TWK KPK Diduga untuk Menjegal Penyidik yang Masih 'Merah Putih'
Gedung KPK/ANTARA

Bagikan:

JAKARTA - Polemik tes wawasan kebangsaan (TWK) pegawai Komisi Pemberantasan Korupsi (KPK) untuk peralihan status menjadi aparatur sipil negara (ASN) memunculkan spekulasi dugaan upaya penjegalan terhadap penyidik senior Novel Baswedan.

Anggota Komisi II DPR  Nasir Djamil menilai tidak lolos Novel Baswedan dalam uji tersebut masih sebatas spekulasi publik yang butuh instrumen untuk pembuktian. 

"Tapi kalau mencermati narasi pelemahan KPK, bukan tidak mungkin spekulasi publik mengandung kebenaran. Karenanya, tes itu dalam penilaian publik, bukan hanya diduga menjegal NB, tapi juga patut diduga untuk menjegal para penyidik dan pegawai KPK yang masih Merah Putih dan tegak lurus," ujar Nasir kepada wartawan, Jumat, 7 Mei.

Nasir menyebut dirinya pernah meminta kepada Menteri Pemberdayaan Aparatur Negara Reformasi Birokrasi Tjahjo Kumolo agar tidak melakukan tes dasar dalam peralihan status pegawai KPK.

“Saya sudah pernah sampaikan ke Menteri PAN dan RB, bagi mereka yang memiliki kemampuan atau skill tertentu, maka yang harus dijadikan rujukan itu adalah tes kompetensi bidang, bukan tes kompetensi dasar yang berisi soal-soal pengetahuan umum dan kebangsaan,” katanya.
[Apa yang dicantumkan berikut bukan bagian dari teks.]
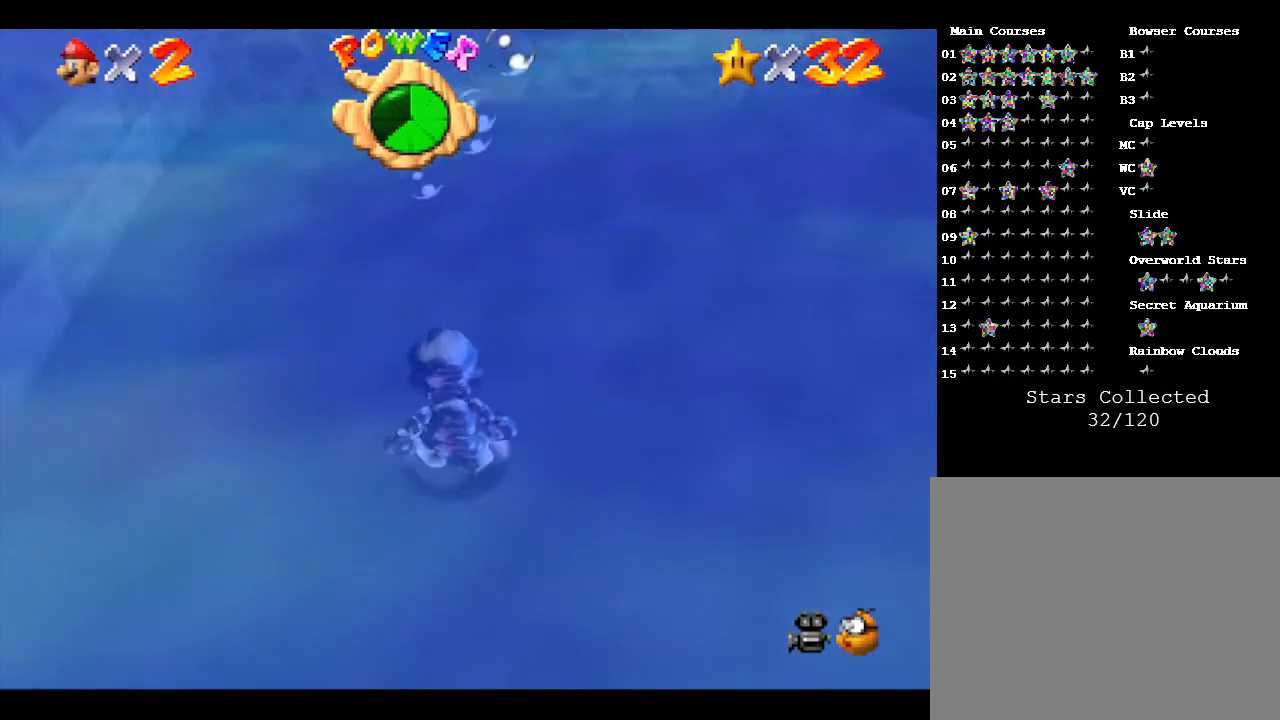
{"buttons": [], "left_stick": "up", "events": [[183, "left_stick", "up"]]}
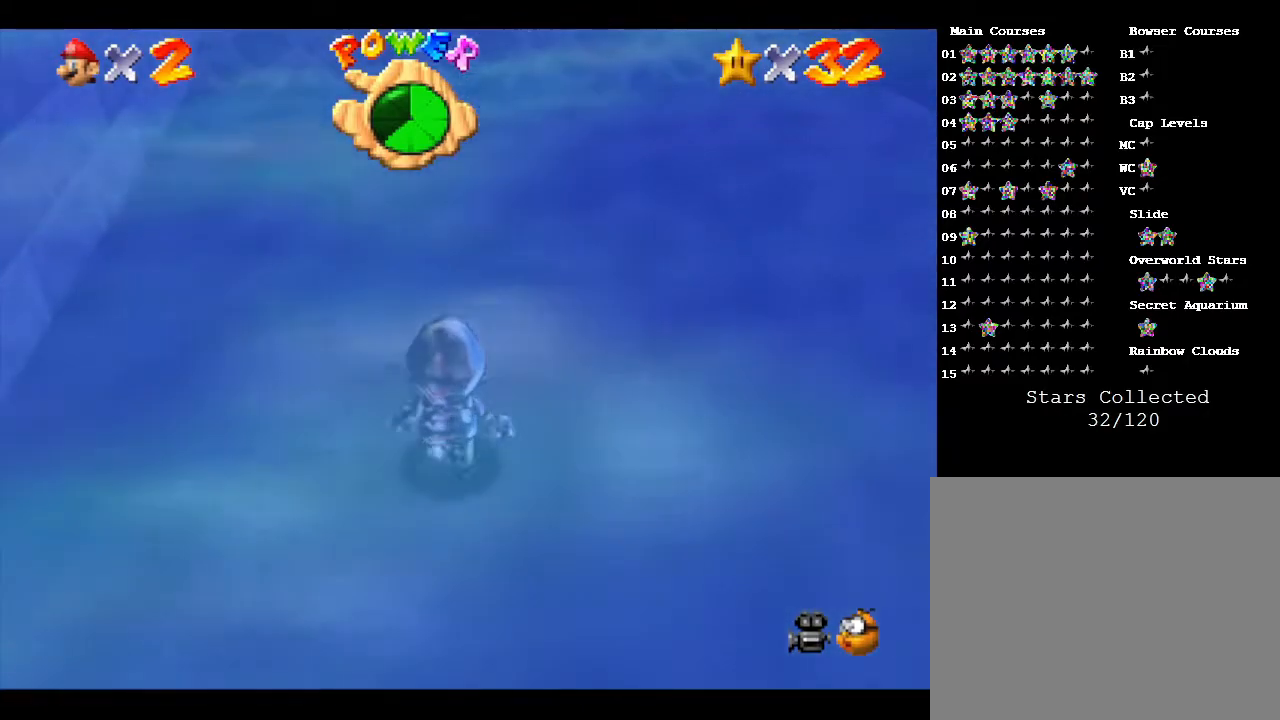
{"buttons": [], "left_stick": "up", "events": []}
Sebab menurut politikus PKS itu, urusan wawasan kebangsaan tersebut bisa dilakukan sambil berjalan. "Wawasan kebangsaan itu bisa dilakukan secara ‘on going process’,” kata Nasir.

WP KPK Ungkap Kejanggalan

Ketua Wadah Pegawai Komisi Pemberantasan Korupsi (KPK) Yudi Purnomo angkat bicara soal kejanggalan pertanyaan saat wawancara Tes Wawasan Kebangsaan (TWK). Yudi mengaku mendapat pertanyaan apakah dirinya sebagai seorang muslim mengucapkan selamat hari raya ke umat beragama lain.

Hal ini kemudian membuatnya heran. Sebab, memberi selamat hari raya ke umat beragama lain kerap dilakukannya dan menjadi hal yang biasa.

"Saya heran ketika ada pertanyaan ke saya tentang apakah saya mengucapkan selamat hari raya ke umat beragama lain," kata Yudi dalam keterangannya kepada wartawan, Jumat, 7 Mei.

Sebagai seorang muslim, sambungnya, dia bukan hanya sekadar memberikan ucapan. Yudi yang merupakan Ketua WP KPK kerap hadir dalam acara natal bersama pegawai di kantornya bahkan memberikan sambutan.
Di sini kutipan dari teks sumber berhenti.